People who know me know how I feel about these issues. I’ve written about most of them before in some forum. I’m not going to say anything particularly new, but it’s important to say it anyway and keep saying it until the landscape changes.

For a few weeks now now Canada has been caught up in the unfolding Jian Ghomeshi scandal. While the events described by his accusers are tragic and horrifying, it has created much needed discussions about rape, violence, consent and power. The #beenrapedneverreported hashtag took that conversation to a global audience. So, it is possible that a great amount of good could come from the fallout of a horrible situation.

None of this, however, is really new. For many years now women have been having, or trying to have, this conversation. The have been discussions about the tendency of victims not to report sexual abuse or violence and discussions about the tendency of law enforcement officials to blame the victimm and avoid prosecuting when it is reported since at least the 1980s.  Slutwalk began in Toronto, where Ghomeshi lived and worked, in 2011 calling for an end to “rape culture” and “victim blaming” and has since become a global movement. Another global movement with similar aims, Take Back the Night launched in 2006.

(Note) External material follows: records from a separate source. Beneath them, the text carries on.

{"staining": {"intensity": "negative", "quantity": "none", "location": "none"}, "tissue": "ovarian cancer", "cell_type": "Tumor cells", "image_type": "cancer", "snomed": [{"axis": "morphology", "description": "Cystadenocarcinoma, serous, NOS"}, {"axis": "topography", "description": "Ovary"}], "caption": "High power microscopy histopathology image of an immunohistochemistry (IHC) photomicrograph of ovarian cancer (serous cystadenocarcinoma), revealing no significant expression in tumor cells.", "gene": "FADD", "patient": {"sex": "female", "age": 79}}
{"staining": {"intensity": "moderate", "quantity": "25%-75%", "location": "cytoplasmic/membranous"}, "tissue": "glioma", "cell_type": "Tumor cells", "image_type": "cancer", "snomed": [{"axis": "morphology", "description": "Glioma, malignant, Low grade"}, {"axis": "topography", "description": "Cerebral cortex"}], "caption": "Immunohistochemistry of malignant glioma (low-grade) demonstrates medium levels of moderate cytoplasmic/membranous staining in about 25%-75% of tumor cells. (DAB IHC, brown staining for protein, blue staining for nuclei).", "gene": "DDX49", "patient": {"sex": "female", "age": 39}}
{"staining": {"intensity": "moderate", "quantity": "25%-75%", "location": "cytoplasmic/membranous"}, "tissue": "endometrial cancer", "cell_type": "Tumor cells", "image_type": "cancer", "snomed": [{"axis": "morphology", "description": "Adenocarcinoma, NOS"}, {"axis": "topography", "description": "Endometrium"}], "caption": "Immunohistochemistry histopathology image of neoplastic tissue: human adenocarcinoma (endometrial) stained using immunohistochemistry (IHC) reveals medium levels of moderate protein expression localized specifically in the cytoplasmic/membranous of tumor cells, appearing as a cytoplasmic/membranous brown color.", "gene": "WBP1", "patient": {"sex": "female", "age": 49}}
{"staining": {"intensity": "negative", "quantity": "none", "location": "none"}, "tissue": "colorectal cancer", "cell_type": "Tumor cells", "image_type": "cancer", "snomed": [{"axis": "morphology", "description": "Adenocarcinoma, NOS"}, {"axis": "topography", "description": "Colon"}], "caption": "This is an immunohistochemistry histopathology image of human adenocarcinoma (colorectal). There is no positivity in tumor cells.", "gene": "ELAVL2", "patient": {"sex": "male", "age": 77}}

What is missing from all of this, for the most part, is men. It is men that commit violence against women including sexual abuse and domestic violence and men need to play a large role in fixing the problem.

First we need to dispense with the excuses: No it is not exclusively men who abuse, but it is primarily men. Not it is not all men who abuse, but it is primarily men who abuse. It is not enough to say “I do my part, I don’t abuse women.” It’s good that you personally are not a criminal. Not all early Europeans in the Americas owned slaves, not all Germans were Nazis. However it took the participation of European descended Americans to end the slave trade and it took the participation of Germans to end Nazi ideology in that country.

The problem of violence against women remains because while we as individual men may not personally commit crimes, too often we tolerate the language and attitudes that perpetuate rape culture. That tolerance allows others to think that harassment and even assault are in some way justified or acceptable.

Although I can’t claim that I’ve done extensive studies on the subject, I believe that it stems from the idea that women are property. This idea was strongly held by most cultures at some point in the last few hundred years and it still exists, whole and intact, in a few.

Even in the west, where most people laugh at the idea, it continues to reverberate throughout society. For example, there was no such thing as rape within marriage in Canada until 1982 or in the United States until 1993 in some places and 13 states continue to treat marital rape differently from other cases of sexual assault.

In much of the media, in advertising and in popular entertainment, women are still treated as objects to be collected or rescued and possessed and not human beings (not in the same way men are). While women may no longer be considered property under the letter of the law, many social attitudes continue to treat them that way.

Sexual harassment in the workplace and on the street continue without much change and without much chance that there will be negative consequences for those doing the harassing. Sexual assault is absolutely illegal on paper, but in reality it is highly unlikely that an assailant will be charged and even less likely that they will actually go to prison over it.

Sexual assault and harassment are not women’s issues, they are human issues. They are, or should be, important to men because we are human and because we have mothers, daughters, sisters and friends who may be or who already have been victimized. If we care about them, we can’t sit on the sidelines and see what happens.

The first thing that most men will want to do is familiarize themselves with the term rape culture and the behaviors that constitute and perpetuate that culture.

We have to let our law makers and law enforcers know that there need to be harsher penalties, more prosecutions and more convictions. We have to let them know that blaming the victim is not acceptable. It doesn’t matter what she was wearing, whether or not she’d been drinking, or how many previous sexual partners she had. It does not matter if she was in his car or in his house. It does not even matter if she had agreed to have sex and changed her mind, or agreed to have sex but expected a condom or agreed to have sex but not to participate in certain activities. Without consent it is rape, if she says no it is rape, if she didn’t say yes it is rape.

We have to let the producers of popular entertainment know that women are people and need to be portrayed as such and not simply used to decorate men’s stories.

Beyond that we have to call out our friends, co-workers and others for their behavior. Sexual assault is not ok, harassment is no ok, violence (domestic or otherwise) is not ok. It is not a joke and it is not something you ‘kid’ about. There is no ‘boys club’ when it comes to these things. They are not covered under ‘bros before hos’ or ‘the bro-code’ or any of the other ridiculous ‘codes’ that men use to try to avoid the consequences of their behavior.

If talking to the men around you doesn’t work, report what you see. Talk to human resources, talk to the police. If human resources and the police won’t do their jobs, report them to elected officials or other government bureaucracies. If you see a crime, report the crime. Finally, give women the benefit of the doubt. If the accused is ‘innocent until proven guilty’ it doesn’t mean the accuser is probably lying. They too should be given the benefit of the doubt and taken at their word until ‘proven guilty’.

If I’ve taken up a great deal of your time without saying anything new, I can’t really apologize for it. I hope that I am wrong but I’m afraid that I’ll have to say it many more times before there is serious change and, really, I suggest that you start saying it too – especially if you are male.